Monday, February 28, 2011

I saw mention in a comment to a post at Women in Theology of an upcoming book on Dietrich Bonhoeffer which asserts that he was not, after all, linked to attempts to kill Hitler. You can listen to a podcast lecture on the subject by Mark Thiessen Nation, professor of theology at Eastern Mennonite University, here (scroll to the bottom of the post)

I find this pretty interesting - I have a past post, Bonhoeffer was wrong, in which I argue that he disregarded the pacifism of the sermon on the mount by advocating a murder attempt and I quote an article by Raymond A. Schroth SJ - Bonhoeffer was wrong.

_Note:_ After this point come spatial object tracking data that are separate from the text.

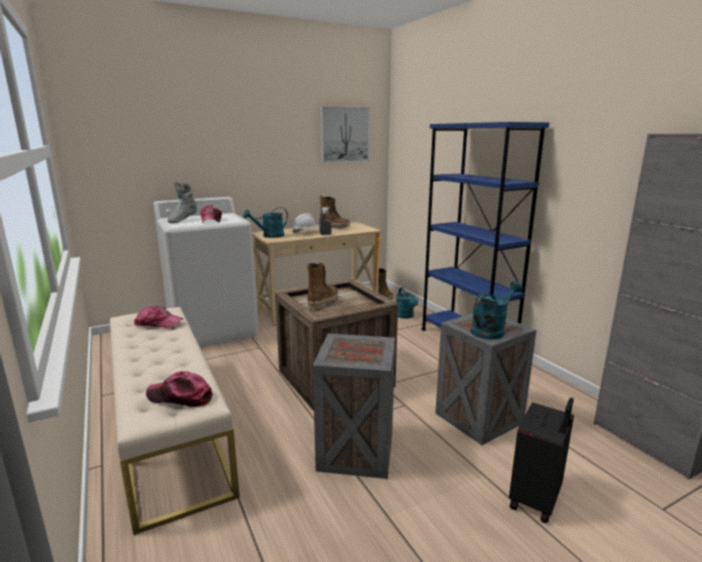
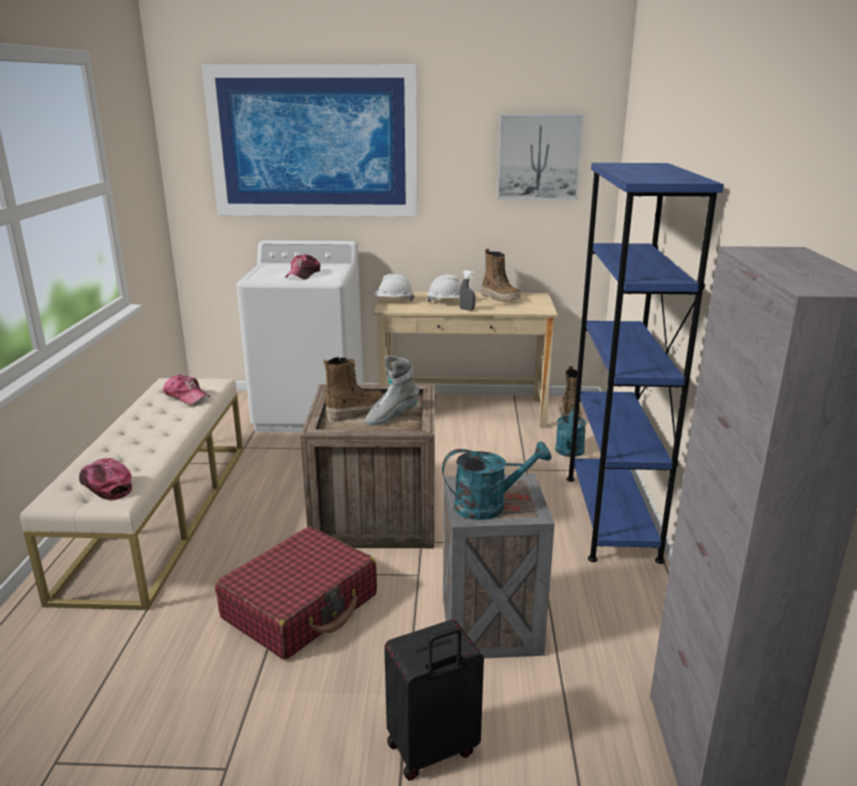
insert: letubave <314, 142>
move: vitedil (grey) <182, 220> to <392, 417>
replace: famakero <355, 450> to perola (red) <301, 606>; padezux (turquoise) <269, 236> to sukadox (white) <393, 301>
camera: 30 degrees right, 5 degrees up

When I think of Bonhoeffer I think of Alfred Delp SJ, a German Jesuit also executed for his resistance to the Nazi régime. I wonder if they knew each other. Mary Frances Coady writes in With Bound Hands: A Jesuit in Nazi Germany : The Life and Selected Prison Letters of Alfred Delp ..... He also shared Tegel [prison] with Dietrich Bonhoeffer for the last twelve days of the latter's stay there; Bonhoeffer's cell was in another part of the prison where more privileges were granted, so the two most likely never met.

You can download an interesting article on Delp and Karl Rahner - 'A Symbol Perfected in Death: Rahner's Theology and Alfred Delp (1907-1945)', The Way, 43/4 (October 2004), 67-82 - by Philip Endean SJ at his website under the heading 'publications'.